Die Krise der SPÖ hat sich nach dem schlechtesten Ergebnis aller Zeiten (21,2 Prozent) und weiteren Niederlagen bei Landtagswahlen weiter zugespitzt. Die Ärztin Pamela Rendi-Wagner gilt trotz ihres Durchhaltewillens als Parteichefin auf Abruf.

Der Niedergang der SPÖ findet eine Parallele bei der FPÖ. Die Rechtspopulisten kommen nicht zur Ruhe, vor allem die Ermittlungen zur Spesenaffäre ihres Ex-Chefs sorgen immer wieder für Negativschlagzeilen. Strache wird vorgeworfen, sich Parteigelder in die eigene Tasche gesteckt zu haben, was er vehement zurückweist. Die Staatsanwaltschaft ermittelt.
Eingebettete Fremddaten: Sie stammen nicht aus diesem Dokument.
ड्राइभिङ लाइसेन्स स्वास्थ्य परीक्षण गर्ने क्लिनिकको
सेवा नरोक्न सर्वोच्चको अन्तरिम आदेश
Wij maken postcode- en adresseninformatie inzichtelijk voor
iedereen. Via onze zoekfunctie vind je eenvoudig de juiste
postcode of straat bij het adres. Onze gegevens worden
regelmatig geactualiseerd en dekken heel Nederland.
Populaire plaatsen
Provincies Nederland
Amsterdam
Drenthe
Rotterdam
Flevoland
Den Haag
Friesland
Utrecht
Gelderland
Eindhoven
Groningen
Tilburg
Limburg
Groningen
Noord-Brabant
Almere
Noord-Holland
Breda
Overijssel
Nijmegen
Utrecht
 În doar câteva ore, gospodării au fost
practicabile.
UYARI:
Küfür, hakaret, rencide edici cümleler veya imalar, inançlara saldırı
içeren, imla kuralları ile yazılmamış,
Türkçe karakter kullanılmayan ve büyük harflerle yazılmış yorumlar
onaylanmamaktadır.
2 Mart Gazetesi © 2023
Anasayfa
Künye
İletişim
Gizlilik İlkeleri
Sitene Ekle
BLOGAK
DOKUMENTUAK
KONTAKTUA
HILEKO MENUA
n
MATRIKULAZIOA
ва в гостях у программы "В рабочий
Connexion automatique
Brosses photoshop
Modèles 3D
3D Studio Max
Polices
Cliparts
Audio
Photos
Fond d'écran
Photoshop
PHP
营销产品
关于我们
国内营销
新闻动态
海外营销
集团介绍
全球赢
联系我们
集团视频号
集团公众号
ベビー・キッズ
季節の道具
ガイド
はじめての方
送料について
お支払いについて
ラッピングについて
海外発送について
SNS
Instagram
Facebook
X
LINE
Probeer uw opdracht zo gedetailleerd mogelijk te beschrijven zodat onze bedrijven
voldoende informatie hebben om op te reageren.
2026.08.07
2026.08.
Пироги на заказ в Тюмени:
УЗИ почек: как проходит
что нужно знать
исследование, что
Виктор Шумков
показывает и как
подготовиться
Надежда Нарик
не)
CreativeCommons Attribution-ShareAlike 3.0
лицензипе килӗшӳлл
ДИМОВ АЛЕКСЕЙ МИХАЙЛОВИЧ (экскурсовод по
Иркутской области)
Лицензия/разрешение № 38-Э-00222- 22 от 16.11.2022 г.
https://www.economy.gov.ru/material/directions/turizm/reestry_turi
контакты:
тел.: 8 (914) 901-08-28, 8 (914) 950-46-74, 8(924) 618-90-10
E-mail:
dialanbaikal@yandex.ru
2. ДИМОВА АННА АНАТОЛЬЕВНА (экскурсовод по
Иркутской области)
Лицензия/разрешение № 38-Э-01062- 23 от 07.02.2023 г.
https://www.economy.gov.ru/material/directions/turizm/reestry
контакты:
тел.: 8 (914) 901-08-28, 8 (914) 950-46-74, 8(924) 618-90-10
Erst nach langen Diskussionen hat die FPÖ Strache inzwischen aus der Partei geworfen. Die Rechtspopulisten, die bald in der Opposition sitzen könnten, ließen sich noch ein Hintertürchen offen: Falls Schwarz-Grün scheitere, stehe man gerne zur Verfügung, ließ Parteichef Norbert Hofer wissen.